Bergerak! 4 Mei 1998: “Pemerintah Sendiri yang Memicu Krisis Kepercayaan”

Monday, 07 May 18 | 12:24 WIB

Program Mahasiswa Kritis FPsi UI, “Pemerintah Sendiri yang Memicu Krisis Kepercayaan”

 

Dalam bulan-bulan ini krisis ekonomi yang tengah melanda Indonesia tidak jua menujukkan tanda akan segera berakhir, malahan ada indikasi semakin memburuk. Setiap hari ratusan pekerja di-PHK, harga-harga kebutuhan pokok semakin membumbung tinggi, dan bertambahnya jumlah penduduk miskin, merupakan indikasi kondisi negara kita yang semakin memburuk.

Krisis ekonomi ini ternyata kemudian berlanjut menjadi krisis kepercayaan. Masyarakat Indonesia yang semakin hari semakin kritis (salah satunya disebabkan media massa), sudah tidak mau menerima dan percaya begitu saja pada janji-janji pemerintah untuk secepatnya mengatasi krisis ekonomi. Masalah krisis kepercayaan inilah yang dibahas dalam ceramah umum acara Pelatihan dan Pengembangan Sifat Kritis di Fakultas Psikologi Universitas Indonesia yang diadakan oleh Iluni FPsi UI dengan Komnas HAM, Sabtu kemarin (2/3).

Krisis kepercayaan berawal dari adanya inkonsistensi dalam pernyataan-pernyataan yang dikeluarkan oleh pemerintah dan kelambatan pemerintah dalam menangani penyelesaian krisis ekonomi. Kedua hal ini ditegaskan Prof. Dr. Emil Salim, yang menjadi pembicara utama dalam Ceramah Umum.

“Sikap dan langkah pemerintah yang mencla-mencle akan memicu terjadinya krisis kepercayaan” ujar Emil. Pernyataan ini senada dengan pendapat Prof. Dr. Fuad Hassan yang juga menghadiri acara ini. Ketika didaulat oleh moderator untuk mengemukakan pendapatnya Fuad Hassan mengatakan penyebab krisis kepercayaan adalah adanya inkonsistensi dalam pengambilan kebijakan Menteri Kabinet Pembangunan V.

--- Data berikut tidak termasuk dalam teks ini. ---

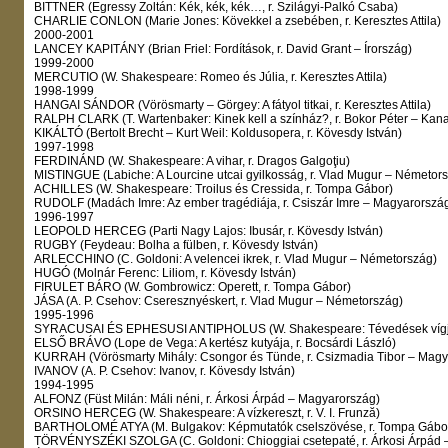
BITTNER (Egressy Zoltán: Kék, kék, kék…, r. Szilágyi-Palkó Csaba)
CHARLIE CONLON (Marie Jones: Kövekkel a zsebében, r. Keresztes Attila)
2000-2001
LANCEY KAPITÁNY (Brian Friel: Fordítások, r. David Grant – Írország)
1999-2000
MERCUTIO (W. Shakespeare: Romeo és Júlia, r. Keresztes Attila)
1998-1999
HANGAI SÁNDOR (Vörösmarty – Görgey: A fátyol titkai, r. Keresztes Attila)
RALPH CLARK (T. Wartenbaker: Kinek kell a színház?, r. Bokor Péter – Kan
KIKÁLTÓ (Bertolt Brecht – Kurt Weil: Koldusopera, r. Kövesdy István)
1997-1998
FERDINÁND (W. Shakespeare: A vihar, r. Dragos Galgoţiu)
MISTINGUE (Labiche: A Lourcine utcai gyilkosság, r. Vlad Mugur – Németor
ACHILLES (W. Shakespeare: Troilus és Cressida, r. Tompa Gábor)
RUDOLF (Madách Imre: Az ember tragédiája, r. Csiszár Imre – Magyarorszá
1996-1997
LEOPOLD HERCEG (Parti Nagy Lajos: Ibusár, r. Kövesdy István)
RUGBY (Feydeau: Bolha a fülben, r. Kövesdy István)
ARLECCHINO (C. Goldoni: A velencei ikrek, r. Vlad Mugur – Németország)
HUGÓ (Molnár Ferenc: Liliom, r. Kövesdy István)
FIRULET BÁRO (W. Gombrowicz: Operett, r. Tompa Gábor)
JÁSA (A. P. Csehov: Cseresznyéskert, r. Vlad Mugur – Németország)
1995-1996
SYRACUSAI ÉS EPHESUSI ANTIPHOLUS (W. Shakespeare: Tévedések vígjáté
ELSŐ BRÁVO (Lope de Vega: A kertész kutyája, r. Bocsárdi László)
KURRAH (Vörösmarty Mihály: Csongor és Tünde, r. Csizmadia Tibor – Magy
IVANOV (A. P. Csehov: Ivanov, r. Kövesdy István)
1994-1995
ALFONZ (Füst Milán: Máli néni, r. Árkosi Árpád – Magyarország)
ORSINO HERCEG (W. Shakespeare: A vízkereszt, r. V. I. Frunză)
BARTHOLOMÉ ATYA (M. Bulgakov: Képmutatók cselszövése, r. Tompa Gábo
TÖRVÉNYSZÉKI SZOLGA (C. Goldoni: Chioggiai csetepaté, r. Árkosi Árpád 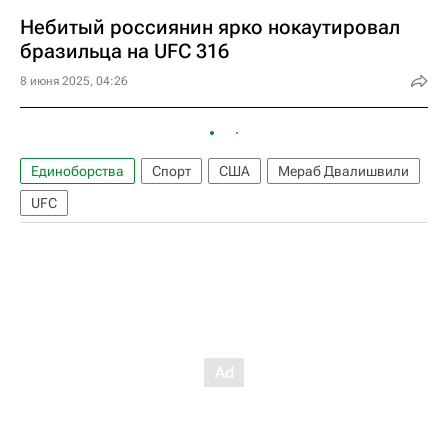
Небитый россиянин ярко нокаутировал
бразильца на UFC 316
8 июня 2025, 04:26
Единоборства
Спорт
США
Мераб Двалишвили
UFC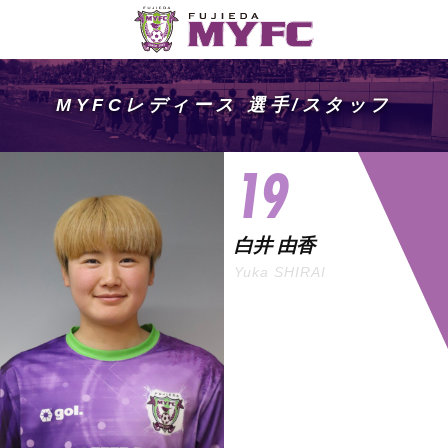
MYFCレディース 選手/スタッフ
19
白井 由香
Yuka SHIRAI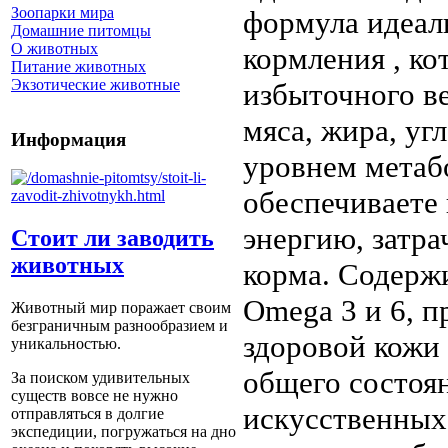
Зоопарки мира
формула идеал
Домашние питомцы
О животных
кормления , ко
Питание животных
Экзотические животные
избыточного в
мяса, жира, уг
Информация
уровнем метабо
обеспечиваете
энергию, затра
Стоит ли заводить
животных
корма. Содерж
Omega 3 и 6, 
Животный мир поражает своим
безграничным разнообразием и
здоровой кожи
уникальностью.
общего состоян
За поиском удивительных
существ вовсе не нужно
искусственных
отправляться в долгие
экспедиции, погружаться на дно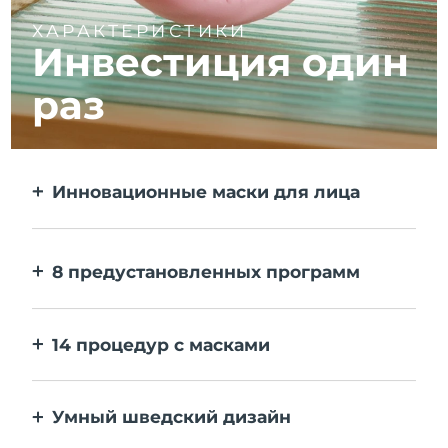
ХАРАКТЕРИСТИКИ
Инвестиция один
раз
Инновационные маски для лица
Больше эффекта, чем от тканевой маски.
В 10 раз быстрее.
8 предустановленных программ
Одним нажатием на кнопку. Выставляйте
персональные настройки в приложении.
14 процедур с масками
Идеальное сочетание технологий
повышает эффективность ингредиентов.
Умный шведский дизайн
100% водонепроницаемый и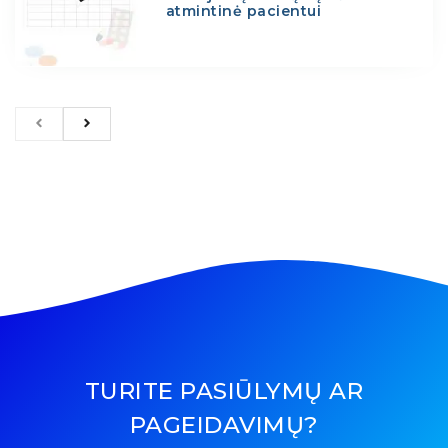
atmintinė pacientui
TURITE PASIŪLYMŲ AR
PAGEIDAVIMŲ?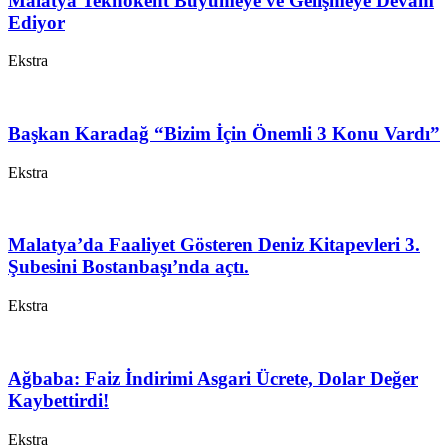
Malatya Teknokent Büyümeye ve Gelişmeye Devam
Ediyor
Ekstra
Başkan Karadağ “Bizim İçin Önemli 3 Konu Vardı”
Ekstra
Malatya’da Faaliyet Gösteren Deniz Kitapevleri 3.
Şubesini Bostanbaşı’nda açtı.
Ekstra
Ağbaba: Faiz İndirimi Asgari Ücrete, Dolar Değer
Kaybettirdi!
Ekstra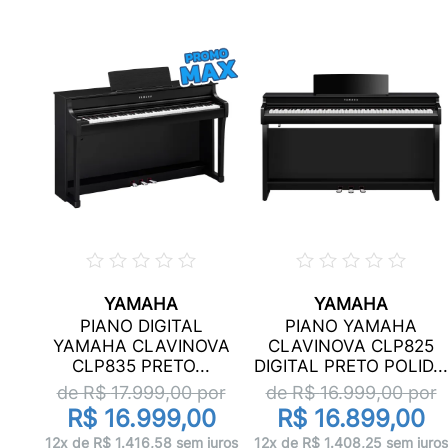
YAMAHA
YAMAHA
45
PIANO DIGITAL
PIANO YAMAHA
YAMAHA CLAVINOVA
CLAVINOVA CLP825
CLP835 PRETO...
DIGITAL PRETO POLID...
or
de R$
17.999,00
por
de R$
16.999,00
por
R$ 16.999,00
R$ 16.899,00
uros
12x de R$ 1.416,58 sem juros
12x de R$ 1.408,25 sem juros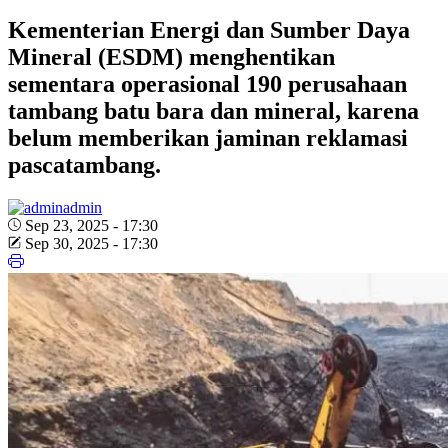
Kementerian Energi dan Sumber Daya
Mineral (ESDM) menghentikan
sementara operasional 190 perusahaan
tambang batu bara dan mineral, karena
belum memberikan jaminan reklamasi
pascatambang.
admin
Sep 23, 2025 - 17:30
Sep 30, 2025 - 17:30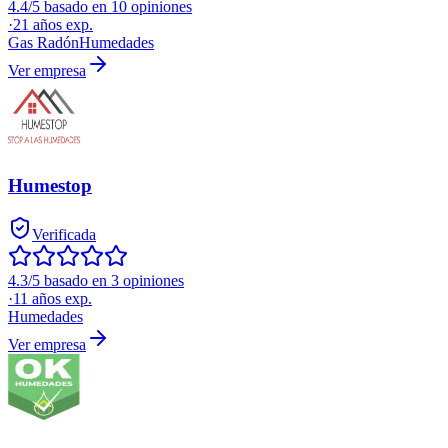
4.4/5 basado en 10 opiniones
·
21
años exp.
Gas Radón
Humedades
Ver empresa
Humestop
Verificada
4.3/5 basado en 3 opiniones
·
11
años exp.
Humedades
Ver empresa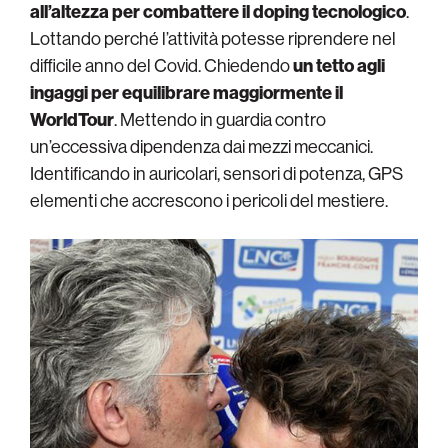
all’altezza per combattere il doping tecnologico
.
Lottando perché l’attività potesse riprendere nel
difficile anno del Covid. Chiedendo
un tetto agli
ingaggi per equilibrare maggiormente il
WorldTour
. Mettendo in guardia contro
un’eccessiva dipendenza dai mezzi meccanici.
Identificando in auricolari, sensori di potenza, GPS
elementi che accrescono i pericoli del mestiere.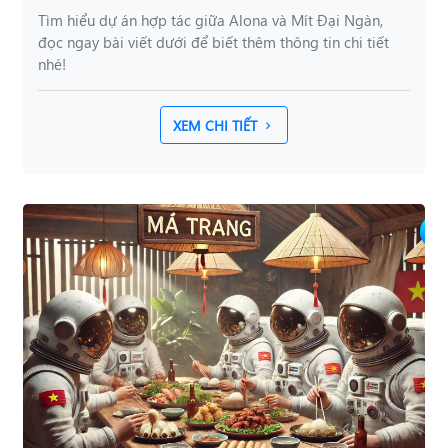
Tìm hiểu dự án hợp tác giữa Alona và Mít Đại Ngàn,
đọc ngay bài viết dưới để biết thêm thông tin chi tiết
nhé!
XEM CHI TIẾT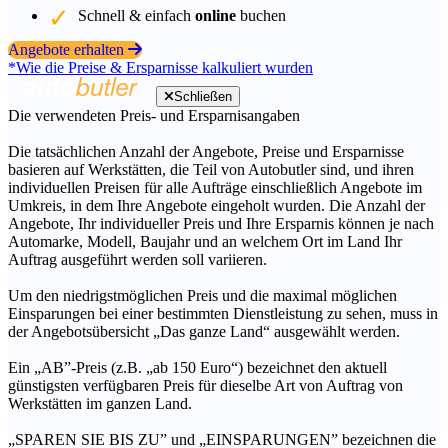
Schnell & einfach
online
buchen
Angebote erhalten
*Wie die Preise & Ersparnisse kalkuliert wurden
Schließen
Die verwendeten Preis- und Ersparnisangaben
Die tatsächlichen Anzahl der Angebote, Preise und Ersparnisse
basieren auf Werkstätten, die Teil von Autobutler sind, und ihren
individuellen Preisen für alle Aufträge einschließlich Angebote im
Umkreis, in dem Ihre Angebote eingeholt wurden. Die Anzahl der
Angebote, Ihr individueller Preis und Ihre Ersparnis können je nach
Automarke, Modell, Baujahr und an welchem Ort im Land Ihr
Auftrag ausgeführt werden soll variieren.
Um den niedrigstmöglichen Preis und die maximal möglichen
Einsparungen bei einer bestimmten Dienstleistung zu sehen, muss in
der Angebotsübersicht „Das ganze Land“ ausgewählt werden.
Ein „AB”-Preis (z.B. „ab 150 Euro“) bezeichnet den aktuell
günstigsten verfügbaren Preis für dieselbe Art von Auftrag von
Werkstätten im ganzen Land.
„SPAREN SIE BIS ZU” und „EINSPARUNGEN” bezeichnen die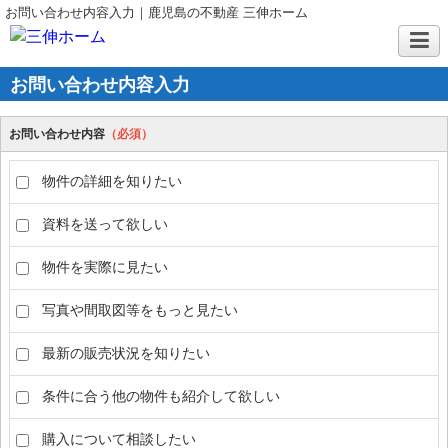
お問い合わせ内容入力｜鹿児島の不動産 三伸ホーム
お問い合わせ内容入力
お問い合わせ内容
（必須）
物件の詳細を知りたい
資料を送って欲しい
物件を実際に見たい
写真や間取図等をもっと見たい
最新の販売状況を知りたい
条件に合う他の物件も紹介して欲しい
購入について相談したい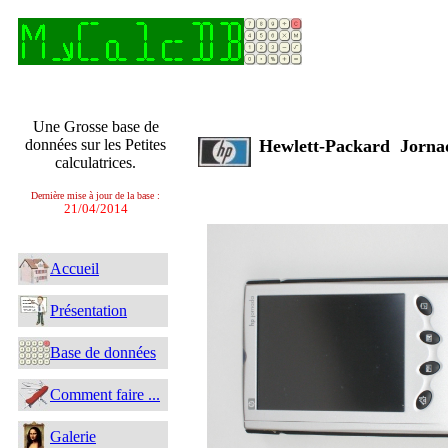
Une Grosse base de
données sur les Petites
Hewlett-Packard Jorn
calculatrices.
Dernière mise à jour de la base :
21/04/2014
Accueil
Présentation
Base de données
Comment faire ...
Galerie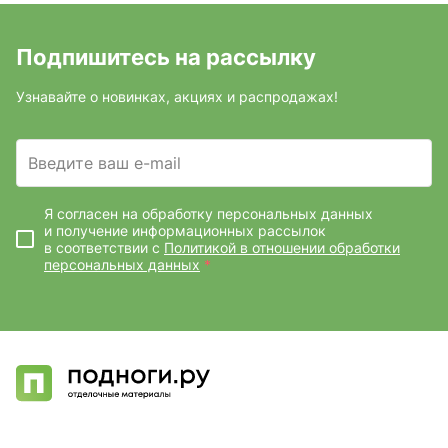
Подпишитесь на рассылку
Узнавайте о новинках, акциях и распродажах!
Введите ваш e-mail
Я согласен на обработку персональных данных
и получение информационных рассылок
в соответствии с
Политикой в отношении обработки
персональных данных
*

Ia juga mengatakan ada tiga kelompok masyarakat yang paling tidak percaya pada pemerintah. Pertama, mahasiswa karena mereka concern terhadap masa depan bangsa ini. Kedua, kalangan bisnis karena mereka membutuhkan konsistensi pemerintah dalam mengeluarkan kebijakan terutama yang menyangkut bidang ekonomi. Ketiga, pekerja karena mereka lah yang secara riil menanggung akibat dari krisis ekonomi. Ketiga kelompok inilah yang sekarang ini secara gencar mendesak pemerintah untuk melakukan tindakan konkret dalam menyelesaikan krisis.

“Mengapa DPR dan Ormaspol serta Golkar bungkam seolah-olah krisis ekonomi adalah di luar agenda kerja mereka” sesal Emil Salim yang juga pernah jadi Dewan Pembina Golkar.

Ceramah yang dimoderatori oleh Dekan FPsi Prof. Dr. Sarlito Wirawan ini dihadiri oleh sekitar seratus peserta yang selain berasal dari PT lain di luar UI juga datang, dari berbagai kampus di Jakarta, seperti Universtias Mercu Buana, Trisakti, dan STF Driyakarya. Pelatihan ini juga menjadi bukti bahwa FPsi juga turut dalam agenda reformasi yang tengah digulirkan oleh mahasiswa UI.

Setidaknya ada tiga tindakan yang harus dilakukan oleh pemerintah untuk mengatasi krisis kepercayaan. Pemerintah hendaknya melakukan reformasi komprehensif yang bersifat multidimensional dan penghapusan rasa takut dalam kalangan orang yang pro-reformasi. Kebebasan pers yang selama ini dikekang juga harus dilepaskan untuk semakin mengefektifkan pengawasan terhadap pemerintah. Alternatif lain yang harus dilakukan pemerintah adalah pemberdayaan LSM dengan menganggap mereka sebagai mitra bukan lawan yang harus disingkirkan.

Jika pemerintah masih bersikeras untuk tetap menjalani kebijakan yang tidak sesuai dengan aspirasi rakyat Indonesia maka kita tunggu saja apa yang akan terjadi.